The boy grins and says the paper will do him, so Wycherley makes some notes from it.

“Haven’t time to figure, now. May be a difference of a hundred thousand or so either way, but that doesn’t matter. There’s that woman’s face before my mind again. Where have I seen her? Stupid in me to forget asking her name when I gave mine. Well, let it pass—a memory like many others in a checkered career. Ah! done, boy? Thanks. I’ll leave you the paper and call again.”

It is just twelve when Wycherley turns up at the hotel, and finds Aleck awaiting him. No one would think the jolly actor had not eaten a bite since the previous night. He has great command over his system, and although the aroma of the soup almost overcomes him he restrains his fierce ardor. Above all it is his aim to act the gentleman.
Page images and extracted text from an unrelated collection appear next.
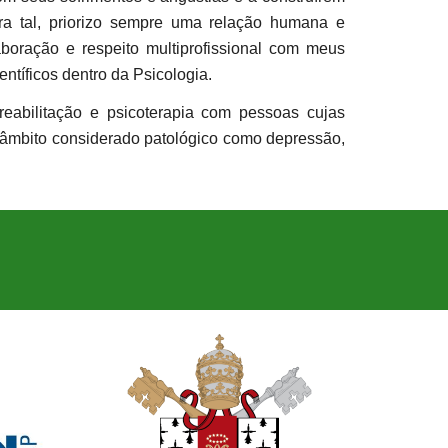
ra tal, priorizo sempre uma relação humana e
boração e respeito multiprofissional com meus
entífic
os dentro da Psicologia.
reabilitação e psicoterapia com pessoas cujas
 âmbito considerado patológico como depressão,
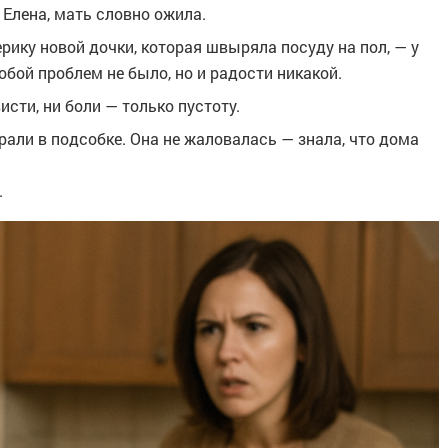
 Елена, мать словно ожила.
ерику новой дочки, которая швыряла посуду на пол, — у
обой проблем не было, но и радости никакой.
исти, ни боли — только пустоту.
ирали в подсобке. Она не жаловалась — знала, что дома
.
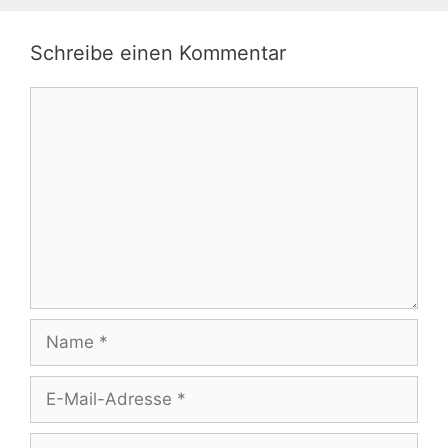
Schreibe einen Kommentar
Kommentar
Name
E-
Mail-
Adresse
Website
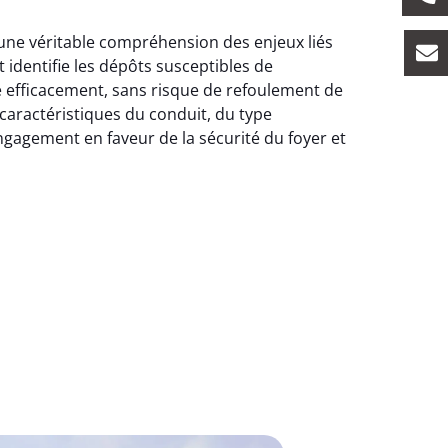
t une véritable compréhension des enjeux liés
 identifie les dépôts susceptibles de
é efficacement, sans risque de refoulement de
aractéristiques du conduit, du type
engagement en faveur de la sécurité du foyer et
“I see you’ve been up to your old tricks again, Claude,” says the Canadian kindly, as he looks into the face of the adventurer.

“What d’ye mean, my dear boy. Surely four o’clock was too late for a morning paper.”

“I had the whole thing from the lips of a party who was an eye-witness—who heard you give your name to the poor woman you rescued.”

“The deuce you say. I hoped it wouldn’t get out.”

“And I’m proud to know you, to be your friend, Claude Wycherley. More than that, you builded better than you knew, comrade.”

“How now, Aleck?”

“This gentleman took the woman you saved to a boarding-house near by. I confess something of curiosity, and a desire to hear her story direct, led my steps there after breakfast. Then again I had an idea she might be poor and needy, and, if so, I might second your deed. At any rate, I walked down and found her. She glowed with enthusiasm over your kindness, and described the whole scene so eloquently that I could, in imagination, see you hanging from that roof with one arm and supporting her—you who professed to be all in a tremble at the prospect of climbing the Ferris wheel. I can understand that now, my dear fellow, and know full well it was not timidity that kept you back, but the sturdy desire to baffle Aroun Scutari in the climax of his work.